## [Краткая задача 1]
Перепишите без изменений строки записей, начиная со строки, где стоит "genus: Plantago", и заканчивая последней строкой записей, включая обе границы.

## [Фрагмент текста]
+++++

Когда она думала о сыне и его будущих отношениях к бросившей его отца матери, ей становилось так страшно за то, что она сделала, что она не рассуждала, а,как женщина старалась только успокоить себя лживыми рассуждениями и словами, с тем, чтобы всё оставалоь по-старому и чтобы можно было забыть про страшный вопрос, что будет с сыном.
 
Константин Лёвин, если б у него спросить, любит ли он народ, решительно бы не знал, как на него ответить. Он любил и не любил народ так же, как и вообще людей. Разумеется, как добрый человек, он больше любил, чем не любил людей, а потому и народ. Но любить или не любить народ как что-то особенное он не мог, потому что не только жил с народом. не только все его интересы были связаны с народом, но он считал и самого себя частью народа, не видел в себе и народе никаких особенных качеств и недостатков, и не мог противопоставлять себя народу.
...Сказать, что он знает народ, было бы для него то же самое, что сказать, что он знает людей. он постоянно наблюдал и узнавал всякого рода людей и в том числе людей - мужиков, которые он считал хорошими и интересными людьми, и беспрестанно замечал в них новые черты, изменял о них прежние суждения и составлял новые.
 
Я думаю, что двигатель всех наших действий есть всё-таки  личное счастье.
 
Притворство в чём бы то ни было может обмануть самого умного проницательного человека; но самый ограниченный ребёнок, как бы оно ни было искусно скрываемо, узнаёт его и отвращается.
 
Бог дал день, бог дал силы. И день и силы посвящены труду, и в нём самом награда. А для кого труд? Какие будут плоды труда? Это соображения посторонние и ничтожные.
 
Я давно вам говорю...что для того, чтобы не было скучно, надо не думать, что будет скучно. Это всё равно, как не надо бояться, что не заснёшь, если боишься бессонницы. Чтобы заснуть, надо поработать, и чтобы веселиться тоже надо работать.
 
Женщина - это главный камень преткновения в деятельности человека.Трудно любить женщину и делать что-нибудь. Для этого есть только одно средство с удобством, без помехи любить - это женитьба.
 
...в браке главное дело - любовь и что с любовью всегда будешь счастлив, потому что счастье бывает только в себе самом.
 
Том II
 
Лёвин находился в отношени к религии, как и большинство его современников, в самом неопределённом положении. Верить он не мог, а вместе с тем он не был твёрдо убеждён в том, чтобы всё это было несправедливо.

+++++

## [Краткая задача 2]
Подхватите отрывок о Лёвине и продолжите его сразу после последнего приведенного предложения.

## [Входные данные]

+++++

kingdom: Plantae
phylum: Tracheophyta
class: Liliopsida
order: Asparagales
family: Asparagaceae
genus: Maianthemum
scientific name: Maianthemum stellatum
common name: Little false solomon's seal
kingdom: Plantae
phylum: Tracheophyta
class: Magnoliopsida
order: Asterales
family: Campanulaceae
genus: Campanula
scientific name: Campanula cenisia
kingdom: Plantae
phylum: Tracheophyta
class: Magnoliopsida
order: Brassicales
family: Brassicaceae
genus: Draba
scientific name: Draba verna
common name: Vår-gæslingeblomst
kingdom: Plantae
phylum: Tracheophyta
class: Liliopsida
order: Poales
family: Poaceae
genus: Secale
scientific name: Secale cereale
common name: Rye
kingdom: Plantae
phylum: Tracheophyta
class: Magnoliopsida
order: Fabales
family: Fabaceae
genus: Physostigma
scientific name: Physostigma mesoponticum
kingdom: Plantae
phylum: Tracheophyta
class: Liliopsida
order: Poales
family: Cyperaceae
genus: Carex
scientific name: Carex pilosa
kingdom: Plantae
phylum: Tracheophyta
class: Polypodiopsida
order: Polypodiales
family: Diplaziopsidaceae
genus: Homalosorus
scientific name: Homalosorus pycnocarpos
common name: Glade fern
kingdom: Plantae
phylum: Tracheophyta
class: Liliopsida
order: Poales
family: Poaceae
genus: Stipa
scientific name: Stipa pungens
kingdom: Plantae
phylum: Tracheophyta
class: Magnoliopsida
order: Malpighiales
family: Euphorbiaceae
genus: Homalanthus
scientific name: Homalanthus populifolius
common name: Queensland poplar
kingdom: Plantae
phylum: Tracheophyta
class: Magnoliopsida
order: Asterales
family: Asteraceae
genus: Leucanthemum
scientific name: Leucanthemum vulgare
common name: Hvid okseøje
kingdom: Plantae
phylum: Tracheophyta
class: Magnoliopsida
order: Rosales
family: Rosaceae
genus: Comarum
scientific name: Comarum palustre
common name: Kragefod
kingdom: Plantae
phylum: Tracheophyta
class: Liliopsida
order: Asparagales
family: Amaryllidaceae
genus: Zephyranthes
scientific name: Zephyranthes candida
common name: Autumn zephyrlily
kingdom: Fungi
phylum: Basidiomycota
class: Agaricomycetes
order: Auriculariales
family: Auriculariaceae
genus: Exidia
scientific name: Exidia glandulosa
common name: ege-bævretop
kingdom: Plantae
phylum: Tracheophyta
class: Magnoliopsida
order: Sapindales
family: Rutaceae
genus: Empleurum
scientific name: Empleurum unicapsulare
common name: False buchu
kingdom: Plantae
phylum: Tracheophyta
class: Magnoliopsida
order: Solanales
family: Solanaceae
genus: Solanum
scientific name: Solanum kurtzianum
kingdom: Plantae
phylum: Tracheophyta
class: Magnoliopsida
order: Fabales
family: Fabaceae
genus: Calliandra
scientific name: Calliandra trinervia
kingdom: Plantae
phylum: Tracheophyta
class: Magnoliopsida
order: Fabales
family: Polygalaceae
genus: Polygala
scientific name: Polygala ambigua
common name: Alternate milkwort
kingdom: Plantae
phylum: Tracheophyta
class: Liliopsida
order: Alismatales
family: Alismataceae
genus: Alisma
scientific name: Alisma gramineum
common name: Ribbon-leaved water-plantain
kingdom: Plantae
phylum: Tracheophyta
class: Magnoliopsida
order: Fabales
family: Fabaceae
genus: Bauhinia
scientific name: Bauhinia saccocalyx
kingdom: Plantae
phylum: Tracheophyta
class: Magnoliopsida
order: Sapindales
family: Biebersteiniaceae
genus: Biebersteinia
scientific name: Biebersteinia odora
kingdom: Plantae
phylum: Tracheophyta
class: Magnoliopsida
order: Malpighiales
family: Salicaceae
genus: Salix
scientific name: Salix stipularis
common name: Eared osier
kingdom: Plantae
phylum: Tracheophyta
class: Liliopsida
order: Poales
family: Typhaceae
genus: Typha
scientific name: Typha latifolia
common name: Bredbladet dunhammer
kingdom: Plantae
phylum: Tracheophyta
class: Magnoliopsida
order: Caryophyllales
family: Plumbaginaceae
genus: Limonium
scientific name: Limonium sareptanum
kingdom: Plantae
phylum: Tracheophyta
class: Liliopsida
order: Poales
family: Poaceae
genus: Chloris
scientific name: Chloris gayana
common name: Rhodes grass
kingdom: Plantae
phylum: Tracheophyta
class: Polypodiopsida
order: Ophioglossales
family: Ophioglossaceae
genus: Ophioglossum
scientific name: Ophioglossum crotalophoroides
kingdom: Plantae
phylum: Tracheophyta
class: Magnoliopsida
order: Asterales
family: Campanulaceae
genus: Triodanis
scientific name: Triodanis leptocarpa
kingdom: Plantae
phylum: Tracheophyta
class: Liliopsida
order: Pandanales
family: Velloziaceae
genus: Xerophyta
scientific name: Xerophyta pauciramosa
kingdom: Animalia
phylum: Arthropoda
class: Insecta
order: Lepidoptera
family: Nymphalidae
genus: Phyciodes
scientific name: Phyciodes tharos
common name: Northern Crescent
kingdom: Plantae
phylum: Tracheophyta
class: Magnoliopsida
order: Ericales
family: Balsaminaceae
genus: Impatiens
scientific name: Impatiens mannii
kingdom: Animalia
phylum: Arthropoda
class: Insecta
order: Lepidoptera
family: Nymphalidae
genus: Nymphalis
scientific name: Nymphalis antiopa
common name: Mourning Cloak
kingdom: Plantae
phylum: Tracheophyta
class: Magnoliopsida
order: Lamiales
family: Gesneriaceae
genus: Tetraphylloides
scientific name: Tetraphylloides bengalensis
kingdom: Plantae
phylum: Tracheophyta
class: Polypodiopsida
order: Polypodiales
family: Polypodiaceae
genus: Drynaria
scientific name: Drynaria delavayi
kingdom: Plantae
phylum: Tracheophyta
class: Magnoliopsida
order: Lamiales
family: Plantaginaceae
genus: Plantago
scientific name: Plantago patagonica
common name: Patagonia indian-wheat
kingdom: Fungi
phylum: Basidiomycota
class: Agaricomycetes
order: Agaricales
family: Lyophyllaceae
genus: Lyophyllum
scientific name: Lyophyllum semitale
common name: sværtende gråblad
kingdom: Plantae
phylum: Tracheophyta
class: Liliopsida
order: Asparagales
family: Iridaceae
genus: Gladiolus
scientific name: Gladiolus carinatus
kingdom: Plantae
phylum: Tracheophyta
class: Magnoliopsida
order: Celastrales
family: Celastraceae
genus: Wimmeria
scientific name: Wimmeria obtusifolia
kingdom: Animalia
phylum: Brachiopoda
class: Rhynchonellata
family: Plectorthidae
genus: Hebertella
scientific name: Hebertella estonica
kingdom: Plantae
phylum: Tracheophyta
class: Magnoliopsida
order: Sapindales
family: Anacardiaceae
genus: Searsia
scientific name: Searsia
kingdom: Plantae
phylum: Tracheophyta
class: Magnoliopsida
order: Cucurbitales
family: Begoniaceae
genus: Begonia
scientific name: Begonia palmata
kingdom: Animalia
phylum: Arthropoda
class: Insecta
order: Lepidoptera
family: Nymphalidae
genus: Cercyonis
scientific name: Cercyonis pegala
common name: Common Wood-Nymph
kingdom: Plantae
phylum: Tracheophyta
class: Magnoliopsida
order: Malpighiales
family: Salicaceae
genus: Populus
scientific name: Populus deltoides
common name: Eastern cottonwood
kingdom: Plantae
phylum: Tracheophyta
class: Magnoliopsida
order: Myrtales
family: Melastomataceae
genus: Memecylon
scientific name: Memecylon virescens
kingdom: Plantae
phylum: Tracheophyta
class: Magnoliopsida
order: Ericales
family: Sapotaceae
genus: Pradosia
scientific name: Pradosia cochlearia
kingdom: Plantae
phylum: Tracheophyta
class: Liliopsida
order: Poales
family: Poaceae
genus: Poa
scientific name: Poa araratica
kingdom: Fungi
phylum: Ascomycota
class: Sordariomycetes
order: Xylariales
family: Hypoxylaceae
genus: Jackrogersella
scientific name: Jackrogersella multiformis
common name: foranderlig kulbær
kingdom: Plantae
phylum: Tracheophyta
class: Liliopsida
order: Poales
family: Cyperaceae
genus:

+++++

## [Письменный ответ 1]
genus: Plantago
scientific name: Plantago patagonica
common name: Patagonia indian-wheat
kingdom: Fungi
phylum: Basidiomycota
class: Agaricomycetes
order: Agaricales
family: Lyophyllaceae
genus: Lyophyllum
scientific name: Lyophyllum semitale
common name: sværtende gråblad
kingdom: Plantae
phylum: Tracheophyta
class: Liliopsida
order: Asparagales
family: Iridaceae
genus: Gladiolus
scientific name: Gladiolus carinatus
kingdom: Plantae
phylum: Tracheophyta
class: Magnoliopsida
order: Celastrales
family: Celastraceae
genus: Wimmeria
scientific name: Wimmeria obtusifolia
kingdom: Animalia
phylum: Brachiopoda
class: Rhynchonellata
family: Plectorthidae
genus: Hebertella
scientific name: Hebertella estonica
kingdom: Plantae
phylum: Tracheophyta
class: Magnoliopsida
order: Sapindales
family: Anacardiaceae
genus: Searsia
scientific name: Searsia
kingdom: Plantae
phylum: Tracheophyta
class: Magnoliopsida
order: Cucurbitales
family: Begoniaceae
genus: Begonia
scientific name: Begonia palmata
kingdom: Animalia
phylum: Arthropoda
class: Insecta
order: Lepidoptera
family: Nymphalidae
genus: Cercyonis
scientific name: Cercyonis pegala
common name: Common Wood-Nymph
kingdom: Plantae
phylum: Tracheophyta
class: Magnoliopsida
order: Malpighiales
family: Salicaceae
genus: Populus
scientific name: Populus deltoides
common name: Eastern cottonwood
kingdom: Plantae
phylum: Tracheophyta
class: Magnoliopsida
order: Myrtales
family: Melastomataceae
genus: Memecylon
scientific name: Memecylon virescens
kingdom: Plantae
phylum: Tracheophyta
class: Magnoliopsida
order: Ericales
family: Sapotaceae
genus: Pradosia
scientific name: Pradosia cochlearia
kingdom: Plantae
phylum: Tracheophyta
class: Liliopsida
order: Poales
family: Poaceae
genus: Poa
scientific name: Poa araratica
kingdom: Fungi
phylum: Ascomycota
class: Sordariomycetes
order: Xylariales
family: Hypoxylaceae
genus: Jackrogersella
scientific name: Jackrogersella multiformis
common name: foranderlig kulbær
kingdom: Plantae
phylum: Tracheophyta
class: Liliopsida
order: Poales
family: Cyperaceae
genus:

## [Письменный ответ 2]
Нет, я не враг. Я друг разделения труда. Люди, которые делать ничего не могут должны делать людей, а остальные - содействовать их просвещению и счасию.
 
Я ничего не считаю, - сказала она (Анна К.),- а всегда любила тебя, а если любишь, то любишь всего человека, какой он есть, а не каким я хочу, чтоб он был.
 
Мне, главное, не хотелось бы, чтобы думали, что я что-нибудь хочу доказать. Я ничего не хочу доказать, я просто хочу жить, никому не делать зла, кроме себя.
 
Кто хочет иметь доходы, тот должен иметь хлопоты (нем. пословица).
 
Это наше русское равнодушие, - сказал Вронский, ...- не чувствовать обязанностей, которые налагают на нас наши права, и потому отрицать эти обязанности.
 
Он сам говорит, что желал бы верить. так отчего же он не верит? Верно, оттого, что много думает? А много думает от уединения. Всё один, один.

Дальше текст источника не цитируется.